Mickelson is set to feature prominently in the soon-to-be-published autobiography of American entrepreneur and sports better, Billy Walters.
This is according to information provided by Mickelson's biographer, Alan Shipnuck, who explains that the more troublesome side of Mickelson's personal life will be revealed.
"I have read Billy Walters' autobiography 'GAMBLER'. Can't say anything specific since I had to sign an NDA but he's quite a character and it's a wild read," Shipnuck posted on Twitter.
"Walters devotes two chapters to his ex-friend Mickelson.
"He has all the receipts on Phil's sports betting and HOLY SH*T."
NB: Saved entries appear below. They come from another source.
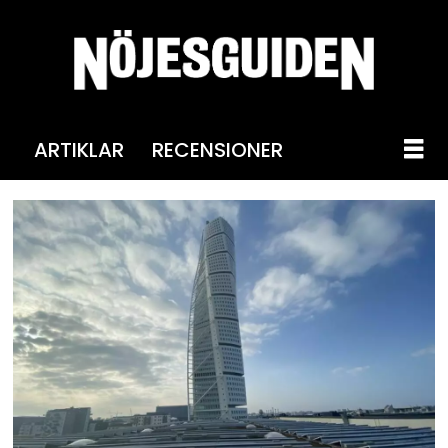
ARTIKLAR
RECENSIONER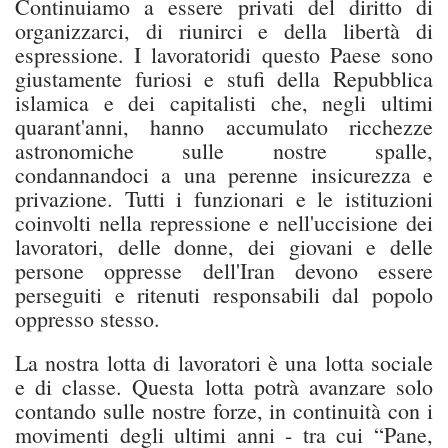
Continuiamo a essere privati del diritto di
organizzarci, di riunirci e della libertà di
espressione. I lavoratoridi questo Paese sono
giustamente furiosi e stufi della Repubblica
islamica e dei capitalisti che, negli ultimi
quarant'anni, hanno accumulato ricchezze
astronomiche sulle nostre spalle,
condannandoci a una perenne insicurezza e
privazione. Tutti i funzionari e le istituzioni
coinvolti nella repressione e nell'uccisione dei
lavoratori, delle donne, dei giovani e delle
persone oppresse dell'Iran devono essere
perseguiti e ritenuti responsabili dal popolo
oppresso stesso.
La nostra lotta di lavoratori è una lotta sociale
e di classe. Questa lotta potrà avanzare solo
contando sulle nostre forze, in continuità con i
movimenti degli ultimi anni - tra cui “Pane,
Mickelson's gambling has been an open secret for years
It's not a shock that we're finding out Mickelson gambled a lot, it has been an open secret in the golf world for years, with Shipnuck himself even writing about it on multiple occasions.
With that being said, nobody could quite expect the extent to which the American golfer gambled, even after Shipnuck included some details regarding Mickelson's gambling debts in his own work.
"At the time, the extent of Mickelson's debts were unknown, but reporting in the biography, attributed to a source with access to the SEC's documents, revealed that in one four-year stretch, from 2010-2014, Mickelson's losses totaled more than 40-million-dollars or roughly the equivalent of his estimated annual income during that period," posted Golf.com
Shipnuck even touched on the shady relationship between Mickelson and Walters, which prompted an SEC investigation into the golfer in 2016, with the commission believing that he used information from Walters to make money on the stock market, which would amount to insider trading.